I honestly don’t think that NBC could have done any worse with their coverage if they had tried, not even counting how dreadful it was every time Ryan Seacrest was on screen. Globally so many other broadcast companies – most notably CTV from Canada and the BBC from the UK – did SO much better and at a much lower cost that it is embarassing to be stuck watching NBC. Which of course we were, since ironically government deregulation has allowed for greater levels of blocking and censorship … but on the part of corporations now.

Gawker and Deadspin have put together clips from all of the omissions on their sites. Check them out … but note that the #NBCFail is an ACTIVE failure – they didn’t just ineptly edit stuff, they are now going around trying to BLOCK people from seeing it! As noted:

Note: We were forced to severely edit these clips down. That’s unfortunate, because as of this writing there is no way for U.S. viewers to see what NBC refuses to show them. We encourage you to look around for the full-length versions.

Categories: News, Rants and Raves

3 replies

  1. News isn’t handled differently – for years they have had what they call “news breaks” that are really teasers for the news show that give you absolutely ZERO content. Idiotic to call it news. This is one of the reasons why I stopped watching network television years ago and gave up cable altogether 2 years ago.

  2. They showed us what we want – what we really, really want.
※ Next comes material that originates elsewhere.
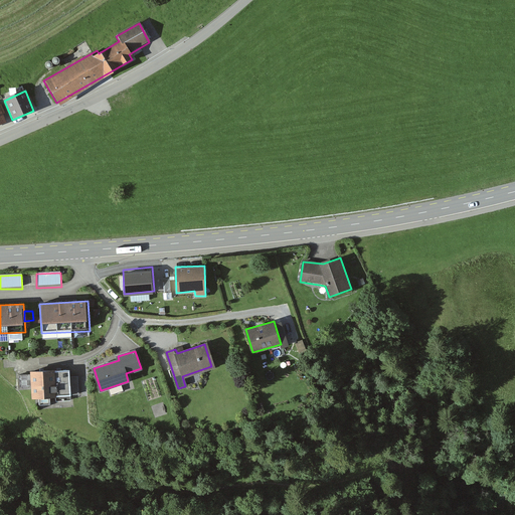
[(29,382),(28,368),(19,368),(20,382),(29,382)]
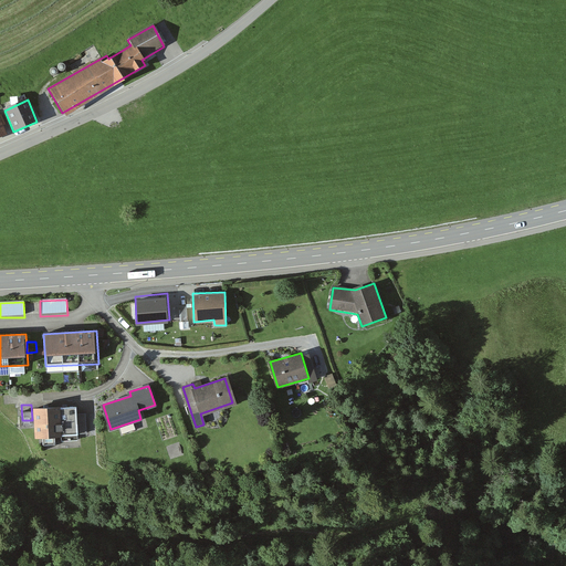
[(63,407),(34,407),(34,437),(63,437),(63,407)]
    The closing ceremonies did seem terrible – I spent most of them trying to explain what was going on to my somewhat deaf mother-in-law. Then I saw (on iTunes) the soundtrack for the ceremonies on Monday and realized that there was a lot of good stuff we missed. (I did not watch what looked like the terrible show that followed – a bad Scrubs with animals, it looked like – so missed The Who completely.)